EXTRATO DO DOCUMENTO -
================
Faustino Manso, famoso compositor angolano, deixou, ao morrer, sete viúvas e 18 flhos. A mais nova destes, Laurentina, diretora de cinema e documentarista, tenta reconstruir a atribulada vida do falecido músico.Em As mulheres do meu pai, realidade e ficção correm lado a lado, a primeira alimentando a segunda. Nos territórios que José Eduardo Agualusa atravessa, porém, a realidade é quase sempre mais inverosímil do que a ficção. As quatro personagens do romance que o autor escreve, enquanto viaja, vão com ele de Luanda, capital de Angola, até Benguela e Namibe; cruzam as vastas areias da Namíbia e as suas povoações fantasmas, alcançando, finalmente, a festiva Cidade do Cabo, na África do Sul. Continuam, depois, rumo a Maputo, e de Maputo a Quelimane, junto ao rio dos Bons Sinais; dali até à pequena ilha mágica, onde morreu o poeta Tomás António Gonzaga. Percorrem, nesta deriva, paisagens que fazem fronteira com o sonho e das quais emergem, aqui e ali, os mais estranhos personagens.As mulheres do meu pai é um romance sobre mulheres, música e magia. Anuncia-se, nestas páginas, o renascimento de África, continente afectado por problemas terríveis, mas abençoado pelo talento da música, o sempre renovado vigor das mulheres e o secreto poder de deuses muito antigos.
================
SEGMENTO DE DADOS -
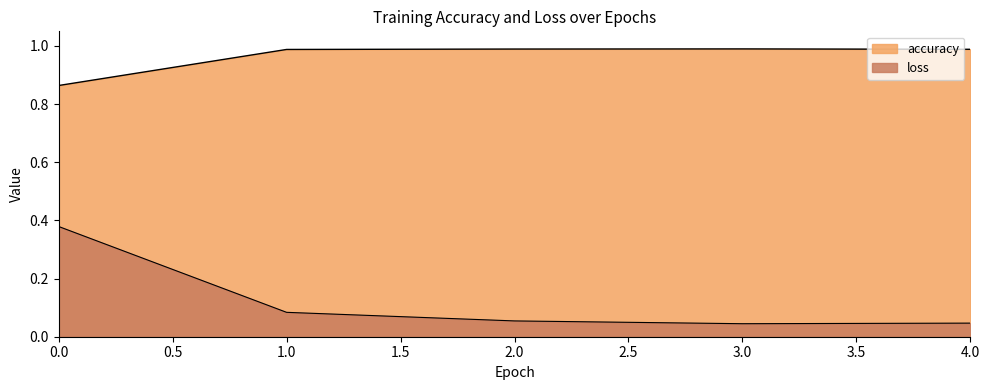

Which series has the largest range (max minus min)?

loss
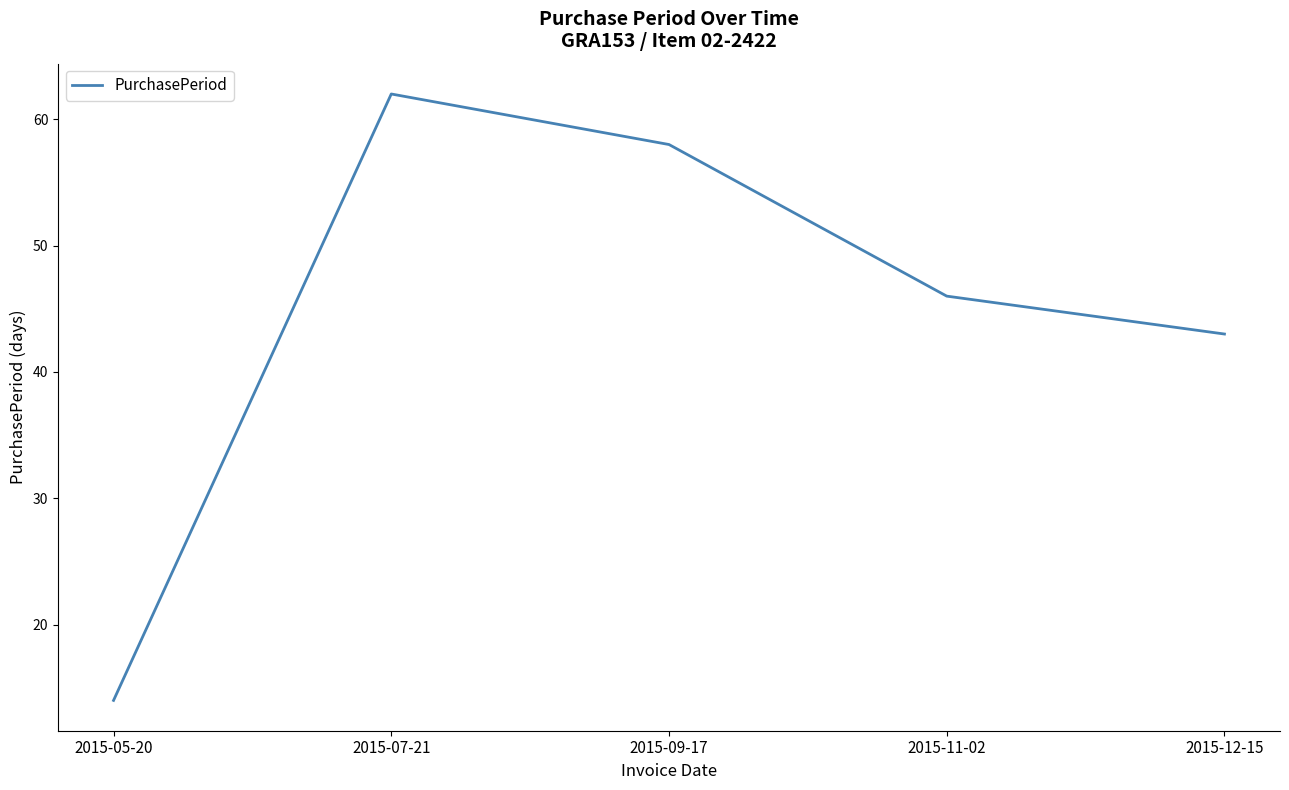

Reading left to right, extract all data points from this chart.

2015-05-20=14	2015-07-21=62	2015-09-17=58	2015-11-02=46	2015-12-15=43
================
O PROBLEMA -
Liste todos os países citados no texto sobre o romance As mulheres do meu pai.

RESULTADO DA TAREFA -
Angola, Namíbia e África do Sul.